◆ WHAT YOU SHOULD DO ◆
Please count how many lines of the records contain the string "Tools". Reply with that number alone.

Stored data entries
+-------+

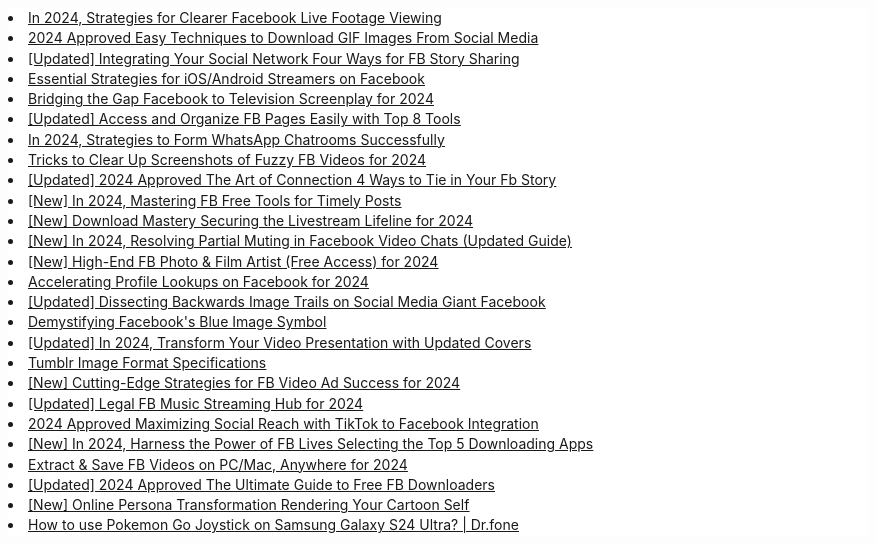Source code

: <li><a href="https://facebook-video-files.techidaily.com/in-2024-strategies-for-clearer-facebook-live-footage-viewing/"><u>In 2024, Strategies for Clearer Facebook Live Footage Viewing</u></a></li>
<li><a href="https://facebook-video-files.techidaily.com/2024-approved-easy-techniques-to-download-gif-images-from-social-media/"><u>2024 Approved  Easy Techniques to Download GIF Images From Social Media</u></a></li>
<li><a href="https://facebook-video-files.techidaily.com/updated-integrating-your-social-network-four-ways-for-fb-story-sharing/"><u>[Updated] Integrating Your Social Network  Four Ways for FB Story Sharing</u></a></li>
<li><a href="https://facebook-video-files.techidaily.com/essential-strategies-for-iosandroid-streamers-on-facebook/"><u>Essential Strategies for iOS/Android Streamers on Facebook</u></a></li>
<li><a href="https://facebook-video-files.techidaily.com/bridging-the-gap-facebook-to-television-screenplay-for-2024/"><u>Bridging the Gap  Facebook to Television Screenplay for 2024</u></a></li>
<li><a href="https://facebook-video-files.techidaily.com/updated-access-and-organize-fb-pages-easily-with-top-8-tools/"><u>[Updated] Access and Organize FB Pages Easily with Top 8 Tools</u></a></li>
<li><a href="https://facebook-video-files.techidaily.com/in-2024-strategies-to-form-whatsapp-chatrooms-successfully/"><u>In 2024, Strategies to Form WhatsApp Chatrooms Successfully</u></a></li>
<li><a href="https://facebook-video-files.techidaily.com/tricks-to-clear-up-screenshots-of-fuzzy-fb-videos-for-2024/"><u>Tricks to Clear Up Screenshots of Fuzzy FB Videos for 2024</u></a></li>
<li><a href="https://facebook-video-files.techidaily.com/updated-2024-approved-the-art-of-connection-4-ways-to-tie-in-your-fb-story/"><u>[Updated] 2024 Approved  The Art of Connection  4 Ways to Tie in Your Fb Story</u></a></li>
<li><a href="https://facebook-video-files.techidaily.com/new-in-2024-mastering-fb-free-tools-for-timely-posts/"><u>[New] In 2024, Mastering FB  Free Tools for Timely Posts</u></a></li>
<li><a href="https://facebook-video-files.techidaily.com/new-download-mastery-securing-the-livestream-lifeline-for-2024/"><u>[New] Download Mastery  Securing the Livestream Lifeline for 2024</u></a></li>
<li><a href="https://facebook-video-files.techidaily.com/new-in-2024-resolving-partial-muting-in-facebook-video-chats-updated-guide/"><u>[New] In 2024, Resolving Partial Muting in Facebook Video Chats (Updated Guide)</u></a></li>
<li><a href="https://facebook-video-files.techidaily.com/new-high-end-fb-photo-and-film-artist-free-access-for-2024/"><u>[New] High-End FB Photo & Film Artist (Free Access) for 2024</u></a></li>
<li><a href="https://facebook-video-files.techidaily.com/accelerating-profile-lookups-on-facebook-for-2024/"><u>Accelerating Profile Lookups on Facebook for 2024</u></a></li>
<li><a href="https://facebook-video-files.techidaily.com/updated-dissecting-backwards-image-trails-on-social-media-giant-facebook/"><u>[Updated] Dissecting Backwards Image Trails on Social Media Giant Facebook</u></a></li>
<li><a href="https://facebook-video-files.techidaily.com/demystifying-facebooks-blue-image-symbol/"><u>Demystifying Facebook's Blue Image Symbol</u></a></li>
<li><a href="https://facebook-video-files.techidaily.com/updated-in-2024-transform-your-video-presentation-with-updated-covers/"><u>[Updated] In 2024, Transform Your Video Presentation with Updated Covers</u></a></li>
<li><a href="https://facebook-video-files.techidaily.com/tumblr-image-format-specifications/"><u>Tumblr Image Format Specifications</u></a></li>
<li><a href="https://facebook-video-files.techidaily.com/new-cutting-edge-strategies-for-fb-video-ad-success-for-2024/"><u>[New] Cutting-Edge Strategies for FB Video Ad Success for 2024</u></a></li>
<li><a href="https://facebook-video-files.techidaily.com/updated-legal-fb-music-streaming-hub-for-2024/"><u>[Updated] Legal FB Music Streaming Hub for 2024</u></a></li>
<li><a href="https://facebook-video-files.techidaily.com/2024-approved-maximizing-social-reach-with-tiktok-to-facebook-integration/"><u>2024 Approved  Maximizing Social Reach with TikTok to Facebook Integration</u></a></li>
<li><a href="https://facebook-video-files.techidaily.com/new-in-2024-harness-the-power-of-fb-lives-selecting-the-top-5-downloading-apps/"><u>[New] In 2024, Harness the Power of FB Lives  Selecting the Top 5 Downloading Apps</u></a></li>
<li><a href="https://facebook-video-files.techidaily.com/extract-and-save-fb-videos-on-pcmac-anywhere-for-2024/"><u>Extract & Save FB Videos on PC/Mac, Anywhere for 2024</u></a></li>
<li><a href="https://facebook-video-files.techidaily.com/updated-2024-approved-the-ultimate-guide-to-free-fb-downloaders/"><u>[Updated] 2024 Approved  The Ultimate Guide to Free FB Downloaders</u></a></li>
<li><a href="https://facebook-video-files.techidaily.com/new-online-persona-transformation-rendering-your-cartoon-self/"><u>[New] Online Persona Transformation  Rendering Your Cartoon Self</u></a></li>
<li><a href="https://change-location.techidaily.com/how-to-use-pokemon-go-joystick-on-samsung-galaxy-s24-ultra-drfone-by-drfone-virtual-android/"><u>How to use Pokemon Go Joystick on Samsung Galaxy S24 Ultra? | Dr.fone</u></a></li>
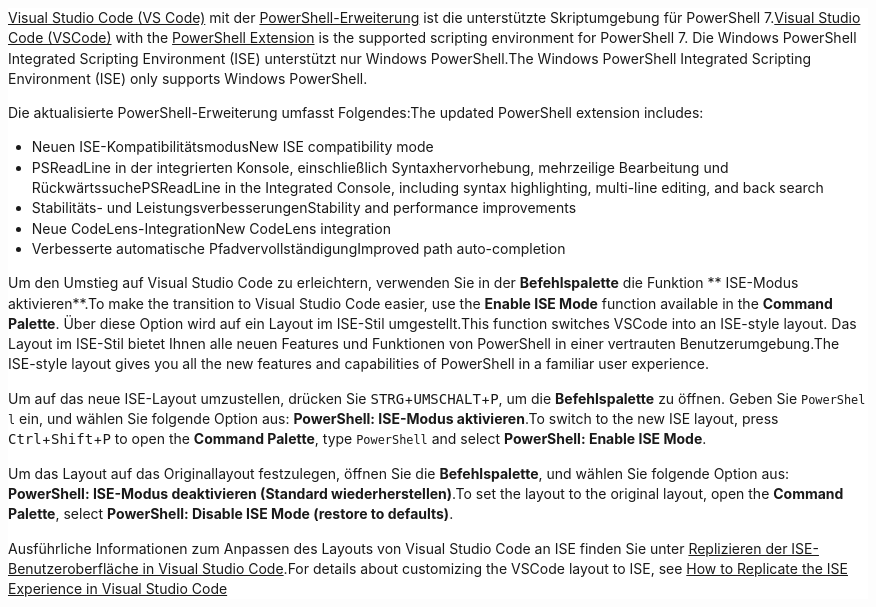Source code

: <span data-ttu-id="95ea8-228">[Visual Studio Code (VS Code)](https://code.visualstudio.com/) mit der [PowerShell-Erweiterung](https://code.visualstudio.com/docs/languages/powershell) ist die unterstützte Skriptumgebung für PowerShell 7.</span><span class="sxs-lookup"><span data-stu-id="95ea8-228">[Visual Studio Code (VSCode)](https://code.visualstudio.com/) with the [PowerShell Extension](https://code.visualstudio.com/docs/languages/powershell) is the supported scripting environment for PowerShell 7.</span></span> <span data-ttu-id="95ea8-229">Die Windows PowerShell Integrated Scripting Environment (ISE) unterstützt nur Windows PowerShell.</span><span class="sxs-lookup"><span data-stu-id="95ea8-229">The Windows PowerShell Integrated Scripting Environment (ISE) only supports Windows PowerShell.</span></span>

<span data-ttu-id="95ea8-230">Die aktualisierte PowerShell-Erweiterung umfasst Folgendes:</span><span class="sxs-lookup"><span data-stu-id="95ea8-230">The updated PowerShell extension includes:</span></span>

- <span data-ttu-id="95ea8-231">Neuen ISE-Kompatibilitätsmodus</span><span class="sxs-lookup"><span data-stu-id="95ea8-231">New ISE compatibility mode</span></span>
- <span data-ttu-id="95ea8-232">PSReadLine in der integrierten Konsole, einschließlich Syntaxhervorhebung, mehrzeilige Bearbeitung und Rückwärtssuche</span><span class="sxs-lookup"><span data-stu-id="95ea8-232">PSReadLine in the Integrated Console, including syntax highlighting, multi-line editing, and back search</span></span>
- <span data-ttu-id="95ea8-233">Stabilitäts- und Leistungsverbesserungen</span><span class="sxs-lookup"><span data-stu-id="95ea8-233">Stability and performance improvements</span></span>
- <span data-ttu-id="95ea8-234">Neue CodeLens-Integration</span><span class="sxs-lookup"><span data-stu-id="95ea8-234">New CodeLens integration</span></span>
- <span data-ttu-id="95ea8-235">Verbesserte automatische Pfadvervollständigung</span><span class="sxs-lookup"><span data-stu-id="95ea8-235">Improved path auto-completion</span></span>

<span data-ttu-id="95ea8-236">Um den Umstieg auf Visual Studio Code zu erleichtern, verwenden Sie in der **Befehlspalette** die Funktion \*\* ISE-Modus aktivieren\*\*.</span><span class="sxs-lookup"><span data-stu-id="95ea8-236">To make the transition to Visual Studio Code easier, use the **Enable ISE Mode** function available in the **Command Palette**.</span></span> <span data-ttu-id="95ea8-237">Über diese Option wird auf ein Layout im ISE-Stil umgestellt.</span><span class="sxs-lookup"><span data-stu-id="95ea8-237">This function switches VSCode into an ISE-style layout.</span></span> <span data-ttu-id="95ea8-238">Das Layout im ISE-Stil bietet Ihnen alle neuen Features und Funktionen von PowerShell in einer vertrauten Benutzerumgebung.</span><span class="sxs-lookup"><span data-stu-id="95ea8-238">The ISE-style layout gives you all the new features and capabilities of PowerShell in a familiar user experience.</span></span>

<span data-ttu-id="95ea8-239">Um auf das neue ISE-Layout umzustellen, drücken Sie <kbd>STRG</kbd>+<kbd>UMSCHALT</kbd>+<kbd>P</kbd>, um die **Befehlspalette** zu öffnen. Geben Sie `PowerShell` ein, und wählen Sie folgende Option aus: **PowerShell: ISE-Modus aktivieren**.</span><span class="sxs-lookup"><span data-stu-id="95ea8-239">To switch to the new ISE layout, press <kbd>Ctrl</kbd>+<kbd>Shift</kbd>+<kbd>P</kbd> to open the **Command Palette**, type `PowerShell` and select **PowerShell: Enable ISE Mode**.</span></span>

<span data-ttu-id="95ea8-240">Um das Layout auf das Originallayout festzulegen, öffnen Sie die **Befehlspalette**, und wählen Sie folgende Option aus: **PowerShell: ISE-Modus deaktivieren (Standard wiederherstellen)**.</span><span class="sxs-lookup"><span data-stu-id="95ea8-240">To set the layout to the original layout, open the **Command Palette**, select **PowerShell: Disable ISE Mode (restore to defaults)**.</span></span>

<span data-ttu-id="95ea8-241">Ausführliche Informationen zum Anpassen des Layouts von Visual Studio Code an ISE finden Sie unter [Replizieren der ISE-Benutzeroberfläche in Visual Studio Code](/powershell/scripting/components/vscode/how-to-replicate-the-ise-experience-in-vscode).</span><span class="sxs-lookup"><span data-stu-id="95ea8-241">For details about customizing the VSCode layout to ISE, see [How to Replicate the ISE Experience in Visual Studio Code](/powershell/scripting/components/vscode/how-to-replicate-the-ise-experience-in-vscode)</span></span>

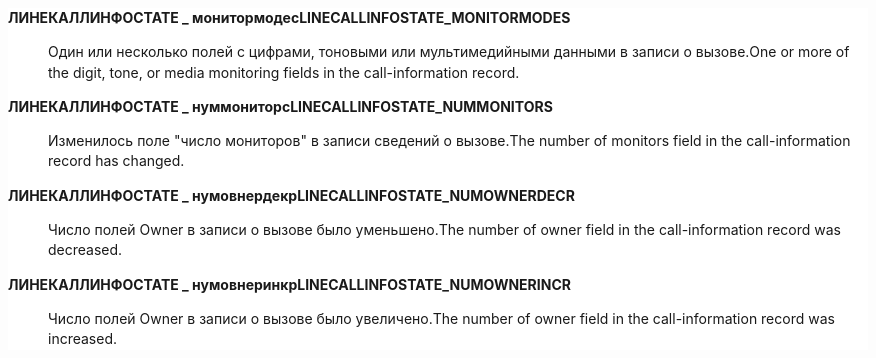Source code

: 
</dt> </dl> </dd> <dt>

<span data-ttu-id="20f14-135"><span id="LINECALLINFOSTATE_MONITORMODES"></span><span id="linecallinfostate_monitormodes"></span>**ЛИНЕКАЛЛИНФОСТАТЕ \_ монитормодес**</span><span class="sxs-lookup"><span data-stu-id="20f14-135"><span id="LINECALLINFOSTATE_MONITORMODES"></span><span id="linecallinfostate_monitormodes"></span>**LINECALLINFOSTATE\_MONITORMODES**</span></span>
</dt> <dd> <dl> <dt>



<span data-ttu-id="20f14-136">Один или несколько полей с цифрами, тоновыми или мультимедийными данными в записи о вызове.</span><span class="sxs-lookup"><span data-stu-id="20f14-136">One or more of the digit, tone, or media monitoring fields in the call-information record.</span></span>


</dt> </dl> </dd> <dt>

<span data-ttu-id="20f14-137"><span id="LINECALLINFOSTATE_NUMMONITORS"></span><span id="linecallinfostate_nummonitors"></span>**ЛИНЕКАЛЛИНФОСТАТЕ \_ нуммониторс**</span><span class="sxs-lookup"><span data-stu-id="20f14-137"><span id="LINECALLINFOSTATE_NUMMONITORS"></span><span id="linecallinfostate_nummonitors"></span>**LINECALLINFOSTATE\_NUMMONITORS**</span></span>
</dt> <dd> <dl> <dt>



<span data-ttu-id="20f14-138">Изменилось поле "число мониторов" в записи сведений о вызове.</span><span class="sxs-lookup"><span data-stu-id="20f14-138">The number of monitors field in the call-information record has changed.</span></span>


</dt> </dl> </dd> <dt>

<span data-ttu-id="20f14-139"><span id="LINECALLINFOSTATE_NUMOWNERDECR"></span><span id="linecallinfostate_numownerdecr"></span>**ЛИНЕКАЛЛИНФОСТАТЕ \_ нумовнердекр**</span><span class="sxs-lookup"><span data-stu-id="20f14-139"><span id="LINECALLINFOSTATE_NUMOWNERDECR"></span><span id="linecallinfostate_numownerdecr"></span>**LINECALLINFOSTATE\_NUMOWNERDECR**</span></span>
</dt> <dd> <dl> <dt>



<span data-ttu-id="20f14-140">Число полей Owner в записи о вызове было уменьшено.</span><span class="sxs-lookup"><span data-stu-id="20f14-140">The number of owner field in the call-information record was decreased.</span></span>


</dt> </dl> </dd> <dt>

<span data-ttu-id="20f14-141"><span id="LINECALLINFOSTATE_NUMOWNERINCR"></span><span id="linecallinfostate_numownerincr"></span>**ЛИНЕКАЛЛИНФОСТАТЕ \_ нумовнеринкр**</span><span class="sxs-lookup"><span data-stu-id="20f14-141"><span id="LINECALLINFOSTATE_NUMOWNERINCR"></span><span id="linecallinfostate_numownerincr"></span>**LINECALLINFOSTATE\_NUMOWNERINCR**</span></span>
</dt> <dd> <dl> <dt>



<span data-ttu-id="20f14-142">Число полей Owner в записи о вызове было увеличено.</span><span class="sxs-lookup"><span data-stu-id="20f14-142">The number of owner field in the call-information record was increased.</span></span>


</dt> </dl> </dd> <dt>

+-------+

◆ SOLUTION BELOW ◆
2